Joan followed her husband’s dream to be a head football coach when he got a job in Prineville, Oregon. She gave birth to Steve in October 1970. With three young children, life in a small town, and her husband working long hours, Joan survived a rough time by making close friends with the neighbors and writing long letters to her mother and sisters. 
Soon they moved to Hillsboro and then landed permanently in Vancouver, Washington, where their fourth child, Ryan, was born in June 1974. Joan was a loving full-time mother, raising four active children. She cooked many spaghetti dinners, drove the kids to all their sports activities and dentist appointments, and vacuumed loudly on Saturday mornings to wake them from sleeping in. Her children were her pride and joy. She often bragged about their accomplishments, even to the cashier at the grocery store.

Never one to sit idle, Joan became active in New Heights Baptist Church, where she was baptized in 1976. She also joined the social and service sorority Beta Sigma Phi, sold Tupperware, Mary Kay and Avon, and worked as a reading aide at the local elementary school. Joan spoke to her sisters by phone weekly and relished visits from her mom, who traveled up by train at least once a year. Joan took many trips to Santa Barbara, Chicago, Hawaii and the Oregon Coast – her favorite places in the world.

In her later years, Joan’s joy was spending time with her six grandchildren, who she babysat every week, letting them build forts, play games, bake cookies and have slumber parties. She spent all vacations, birthdays and holidays with her family and will lovingly be remembered for the famous Easter Bunny cake she made with each grandchild. 
She valued her faith and attended New Heights Baptist Church every week. She was a member and hostess for Vancouver Women’s Connection, finding guest speakers for the monthly meeting. She also was an active part of a prayer group and bible study, where she made many special friends. Joan attended water exercise and Swing and Sway classes at Touchmark, which included many birthday lunches and dancing in several flash mobs at the antique car shows.

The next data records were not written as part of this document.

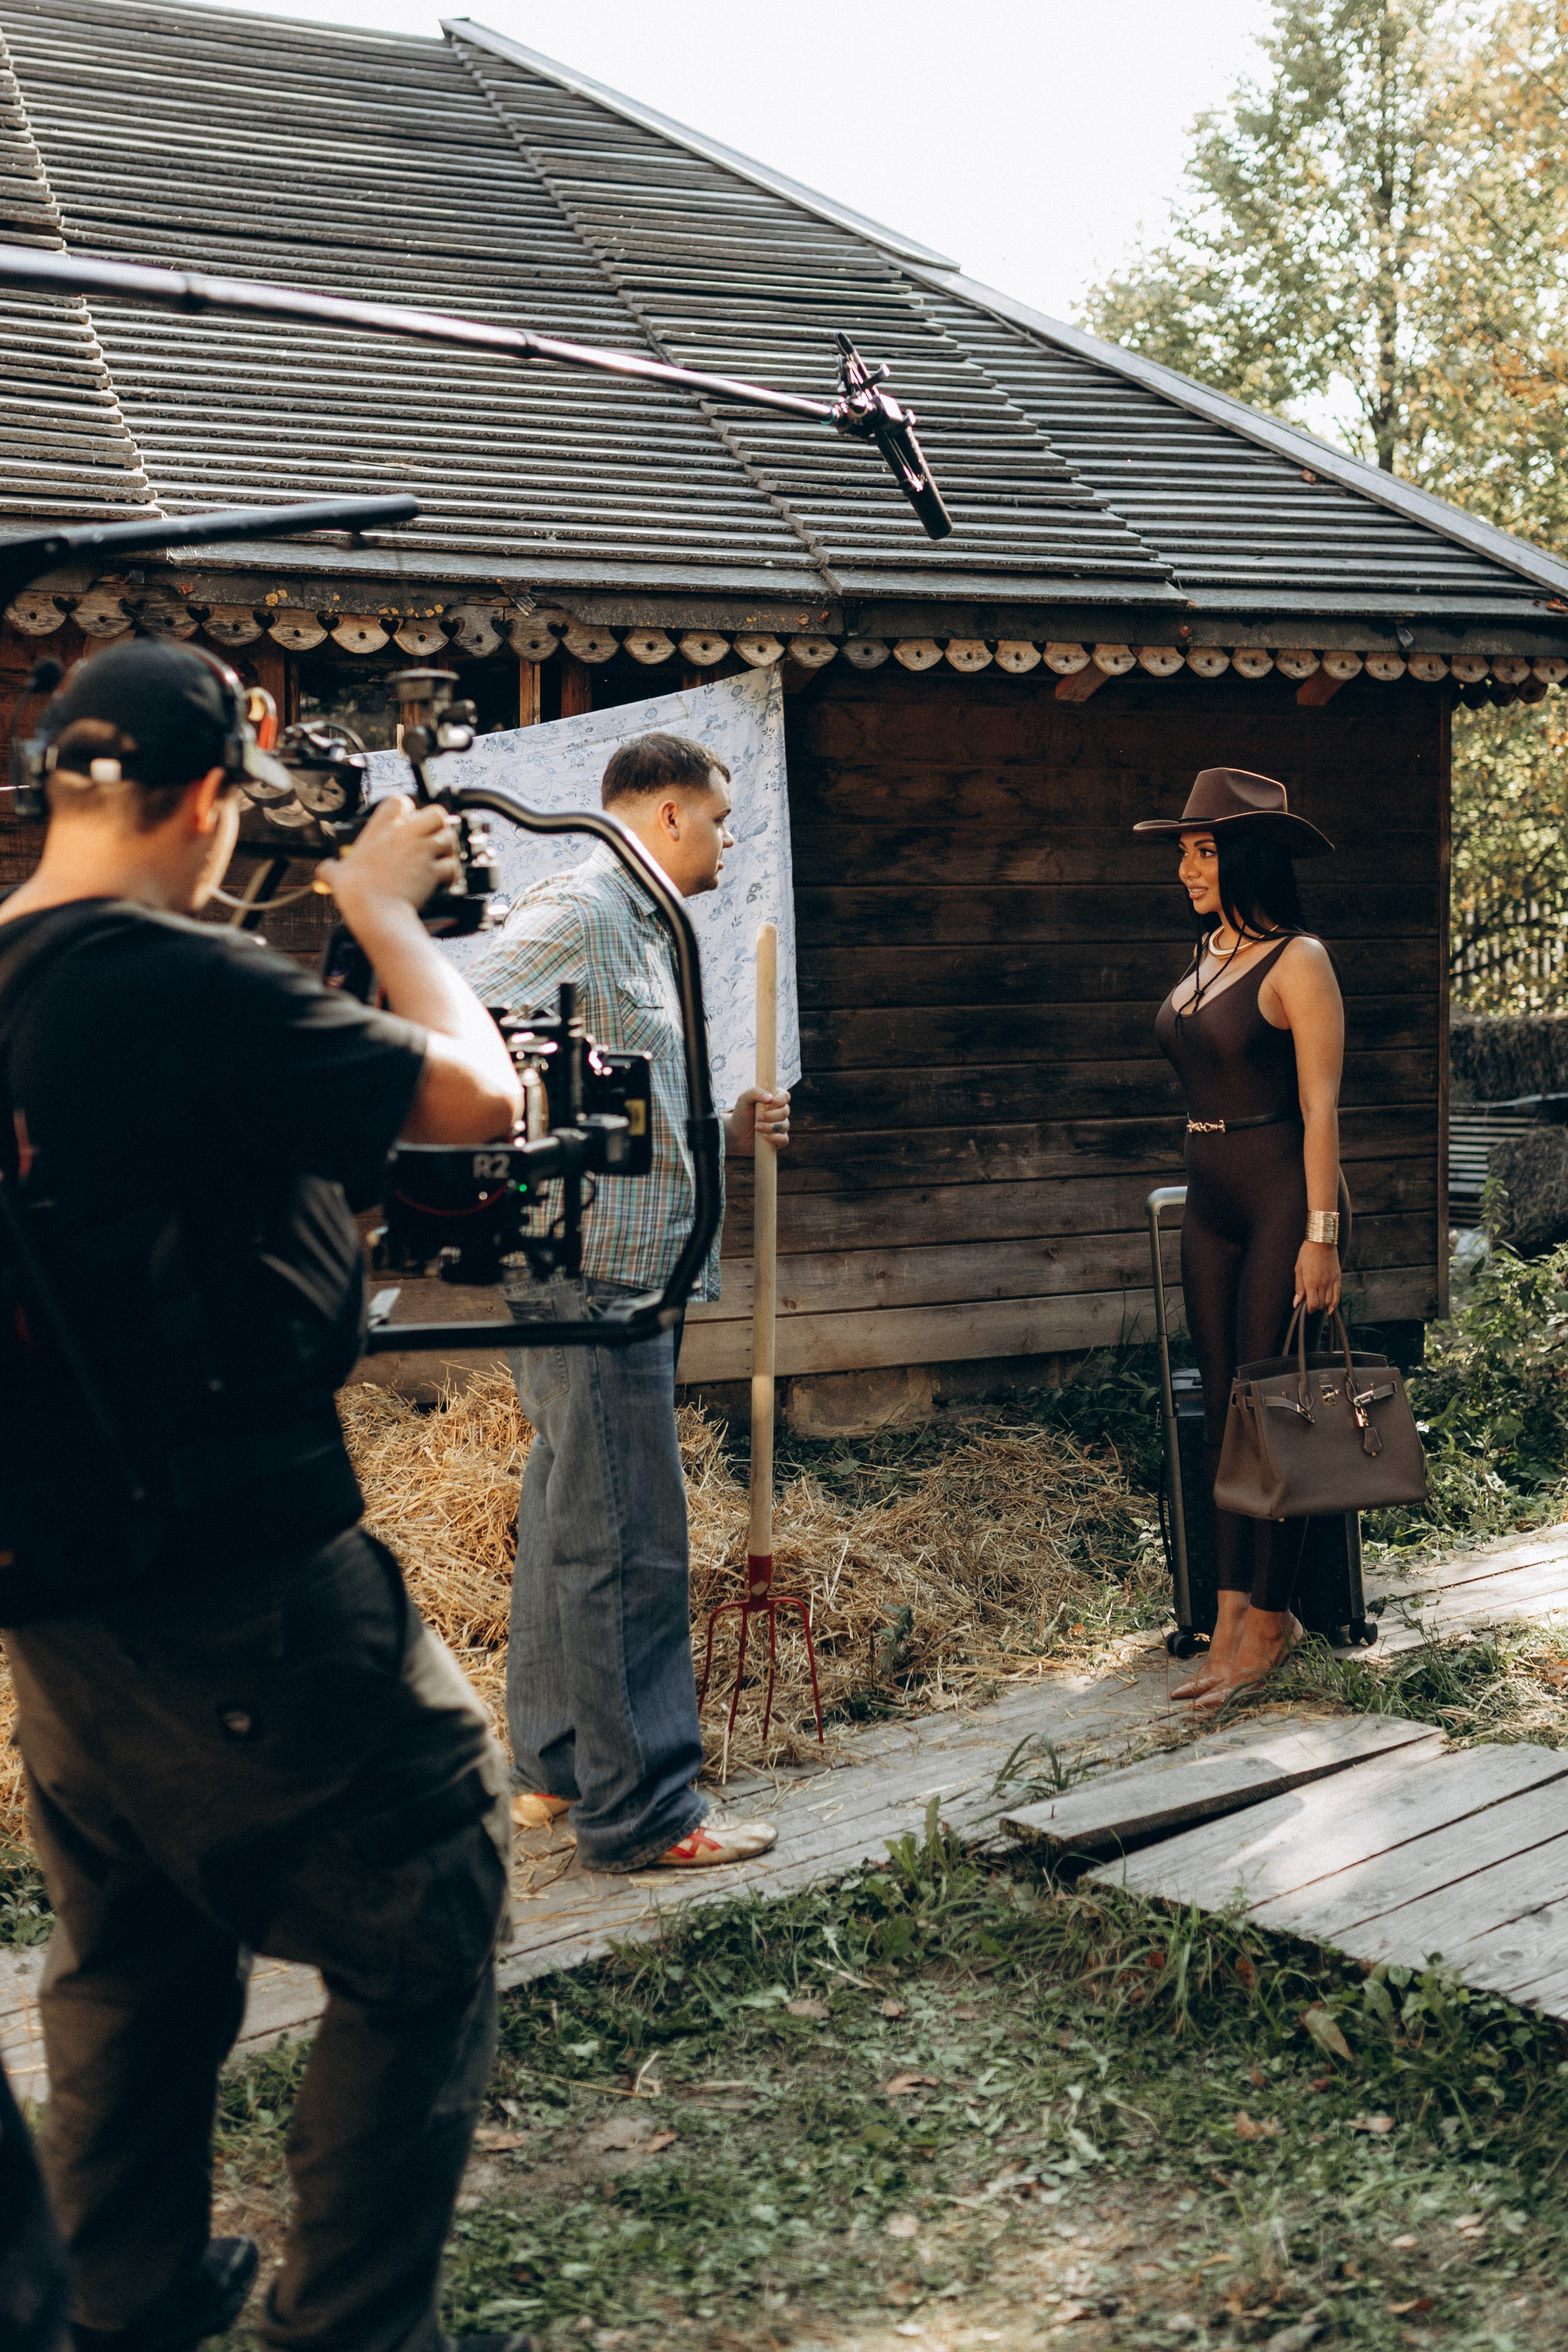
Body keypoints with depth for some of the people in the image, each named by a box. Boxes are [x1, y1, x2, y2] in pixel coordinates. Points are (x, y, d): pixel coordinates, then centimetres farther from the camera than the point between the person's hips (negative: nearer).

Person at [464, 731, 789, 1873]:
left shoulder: (641, 929, 21)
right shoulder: (577, 912, -12)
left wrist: (727, 1131, 10)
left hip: (634, 1267, 11)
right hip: (597, 1272, -11)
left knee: (571, 1517, 16)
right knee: (625, 1541, -7)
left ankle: (556, 1768, 27)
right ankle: (640, 1810, 0)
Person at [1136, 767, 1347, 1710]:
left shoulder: (1297, 961, -11)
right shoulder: (1206, 952, 12)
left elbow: (1320, 1107, -14)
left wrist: (1322, 1235, -17)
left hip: (1282, 1198, -8)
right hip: (1211, 1199, 8)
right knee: (1221, 1407, 6)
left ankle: (1271, 1620, 7)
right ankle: (1234, 1614, 11)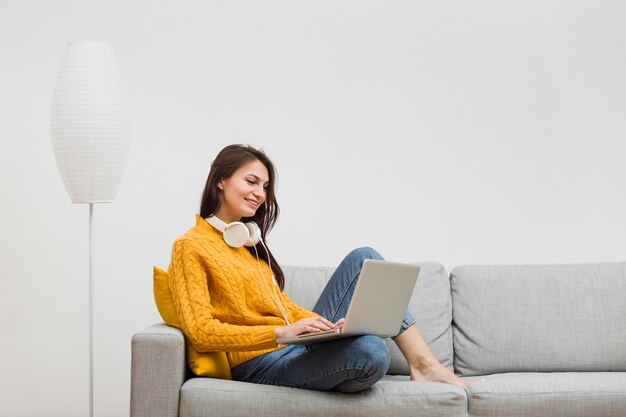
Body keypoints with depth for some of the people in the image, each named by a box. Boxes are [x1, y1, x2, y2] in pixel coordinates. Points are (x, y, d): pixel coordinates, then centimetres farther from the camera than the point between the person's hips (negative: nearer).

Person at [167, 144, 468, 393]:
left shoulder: (248, 241, 20)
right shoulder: (191, 247, -6)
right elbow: (201, 332, -16)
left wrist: (326, 325, -5)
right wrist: (283, 332, -23)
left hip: (299, 347, 9)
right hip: (260, 363, -9)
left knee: (363, 258, -2)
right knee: (371, 351, -35)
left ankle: (423, 362, -5)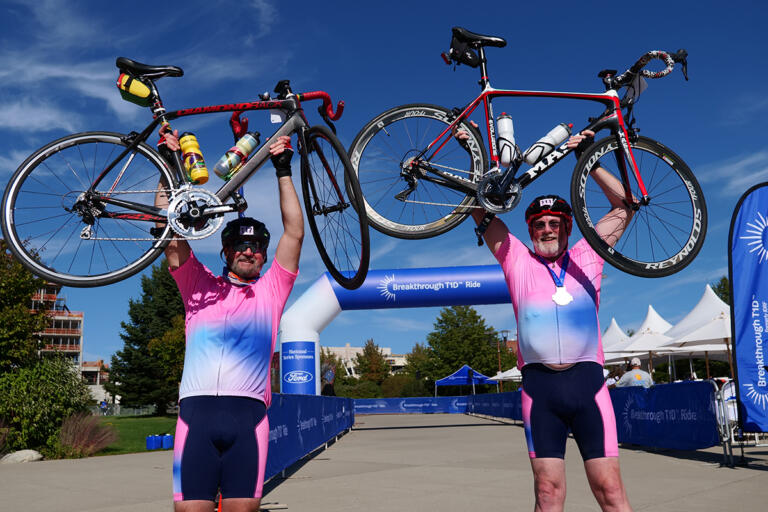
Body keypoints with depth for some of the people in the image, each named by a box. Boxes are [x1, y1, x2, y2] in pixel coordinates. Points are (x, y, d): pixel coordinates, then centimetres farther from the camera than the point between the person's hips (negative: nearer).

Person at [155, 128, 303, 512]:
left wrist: (283, 171, 14)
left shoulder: (270, 291, 18)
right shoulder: (199, 286, 19)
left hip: (248, 413, 0)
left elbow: (294, 232, 13)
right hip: (197, 410, 0)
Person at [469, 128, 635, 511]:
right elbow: (481, 213, 11)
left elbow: (624, 205, 13)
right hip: (540, 386, 0)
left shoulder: (586, 258, 13)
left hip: (587, 382, 1)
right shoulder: (517, 259, 11)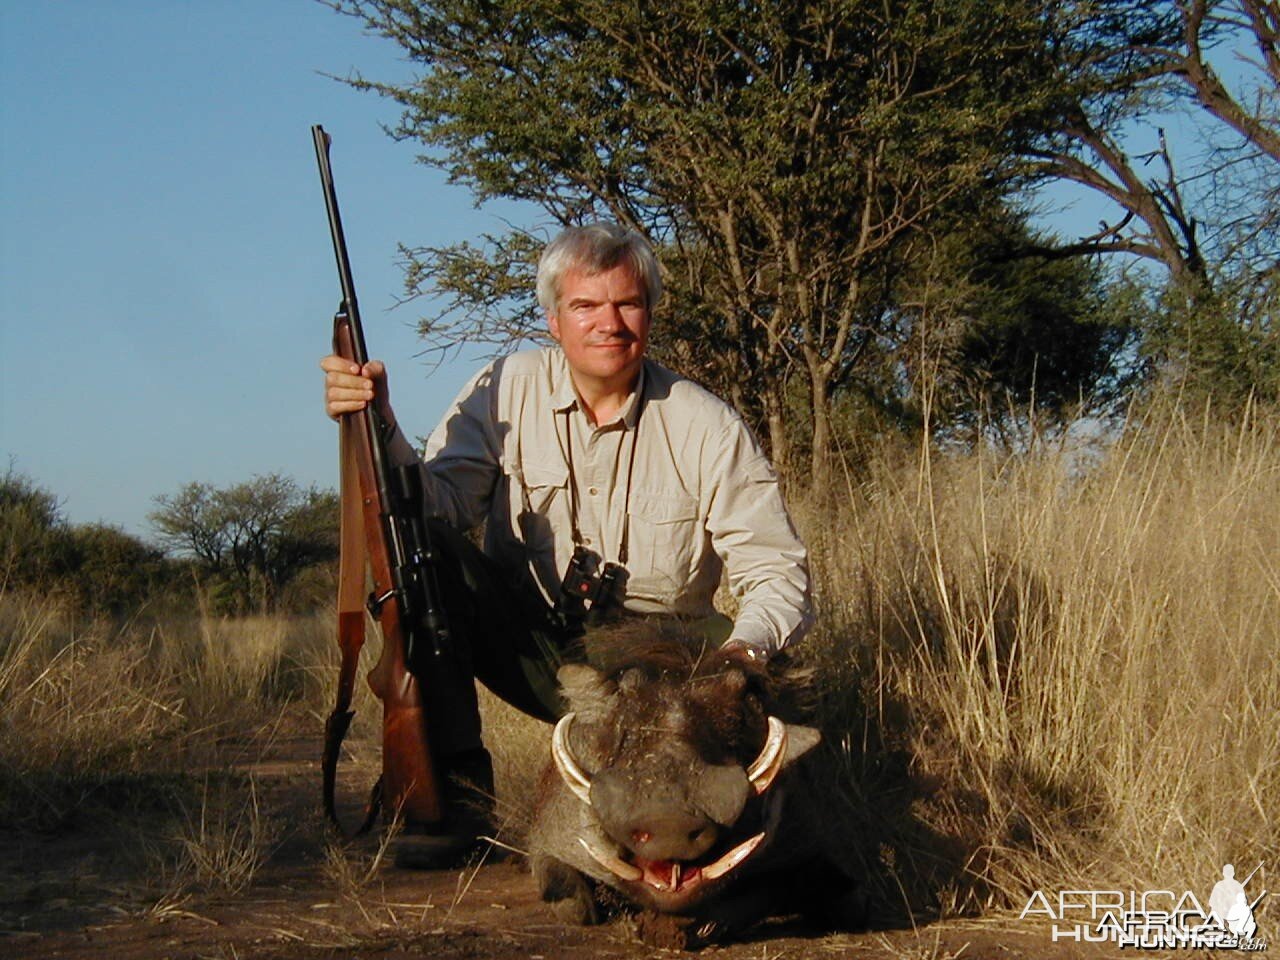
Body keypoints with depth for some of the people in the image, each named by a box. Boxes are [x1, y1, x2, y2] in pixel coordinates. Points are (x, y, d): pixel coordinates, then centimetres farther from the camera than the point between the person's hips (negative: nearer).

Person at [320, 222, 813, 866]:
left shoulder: (706, 427, -9)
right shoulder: (508, 391, -3)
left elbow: (776, 571, -12)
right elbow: (440, 503, -15)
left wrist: (745, 649, -33)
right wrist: (381, 430, -34)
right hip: (530, 645, 1)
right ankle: (454, 792, -17)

Joan did most of these activities with her best friend Shirley. The two of them created a weekly friend group called the Ditzy Dames, who played cards, went to the casino, volunteered and laughed to high heaven.

Joan loved taking pictures, especially of cards and flowers she was given. She loved her Italian heritage and receiving comments about how young she looked. She always signed the Facebook comments she wrote with “Hugs, Joan.” She was a happy, positive ray of sunlight spreading goodness wherever she went. Her words of advice to her children were simple but wise, such as: always be the first to say hello; have a place for everything and put everything in its place; everything will work out – God is in control; and life is what you make it. 
Joan is survived by her children Melissa, Ken, Steve and Ryan and their spouses Todd, Karen and Jamie; her grandchildren Jena, Braden, CJ, Chase, Mia and Riley; and her siblings Valerie Dumitru, Linda VanCleve and Charlie Taranto.

A memorial service will be held in Joan’s honor on Saturday, March 9, at 11 a.m. at the New Heights Baptist Church, main campus. Donations may be made in Joan’s honor to the Ray Hickey Hospice Home, where Joan died peacefully, surrounded by love, and with faith that she was going to heaven to be with Gene, who passed away there, in the same room, just six months prior.